● Task item: In the entries below, begin at the line that has "left elbow: (113, 180)", stop after the line that has "right wrist: (239, 165)", and output those lines exactly with no pictures.

● Available records:
- - - - - - -

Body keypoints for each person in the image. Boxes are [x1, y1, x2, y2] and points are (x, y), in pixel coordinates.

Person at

- - - - - - -

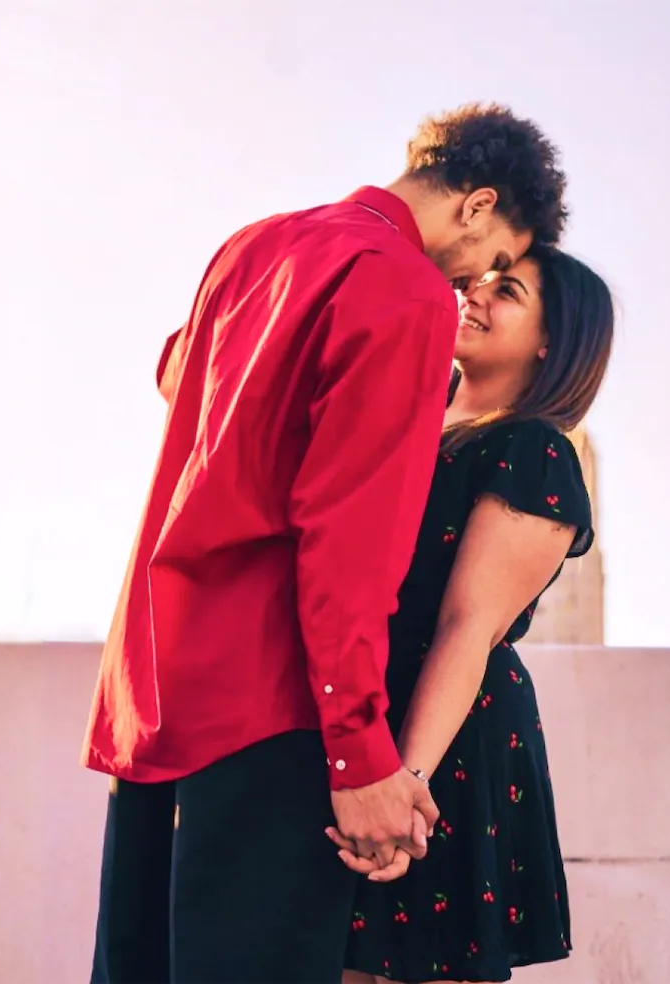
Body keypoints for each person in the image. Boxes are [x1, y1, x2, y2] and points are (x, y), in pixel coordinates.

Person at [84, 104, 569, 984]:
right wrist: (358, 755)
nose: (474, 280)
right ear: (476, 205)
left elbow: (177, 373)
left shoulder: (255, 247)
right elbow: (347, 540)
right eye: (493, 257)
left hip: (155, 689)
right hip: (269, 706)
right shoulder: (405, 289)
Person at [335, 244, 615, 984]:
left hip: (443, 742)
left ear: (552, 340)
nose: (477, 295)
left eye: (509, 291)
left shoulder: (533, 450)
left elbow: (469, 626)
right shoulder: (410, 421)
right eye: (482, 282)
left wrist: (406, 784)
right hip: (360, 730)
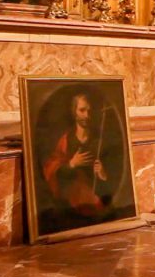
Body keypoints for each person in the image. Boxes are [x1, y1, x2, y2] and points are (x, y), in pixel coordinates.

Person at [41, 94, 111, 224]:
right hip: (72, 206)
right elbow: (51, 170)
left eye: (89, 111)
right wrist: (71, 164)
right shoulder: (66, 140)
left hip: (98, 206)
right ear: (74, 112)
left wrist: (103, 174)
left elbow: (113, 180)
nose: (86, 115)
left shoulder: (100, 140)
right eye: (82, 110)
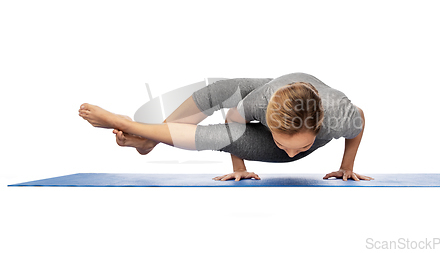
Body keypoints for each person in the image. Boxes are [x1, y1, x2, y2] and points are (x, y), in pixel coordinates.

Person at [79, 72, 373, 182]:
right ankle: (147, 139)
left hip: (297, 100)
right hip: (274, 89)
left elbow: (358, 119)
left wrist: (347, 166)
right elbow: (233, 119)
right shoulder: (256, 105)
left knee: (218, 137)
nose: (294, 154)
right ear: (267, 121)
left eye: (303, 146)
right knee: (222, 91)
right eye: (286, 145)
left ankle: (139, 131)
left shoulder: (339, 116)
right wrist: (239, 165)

- - - - - - -

● Solved problem:
left elbow: (113, 180)
nose: (86, 115)
left shoulder: (100, 140)
right eye: (82, 110)
Body keypoints for each person in the image. Boxes are [x1, y1, x2, y2] and points are (x, y), in pixel coordinates.

Person at [79, 72, 373, 182]:
right ankle: (147, 139)
left hip: (297, 100)
right hip: (274, 89)
left elbow: (358, 119)
left wrist: (347, 166)
right elbow: (233, 119)
right shoulder: (256, 105)
left knee: (218, 137)
nose: (294, 154)
right ear: (267, 121)
left eye: (303, 146)
right knee: (222, 91)
right eye: (286, 145)
left ankle: (139, 131)
left shoulder: (339, 116)
right wrist: (239, 165)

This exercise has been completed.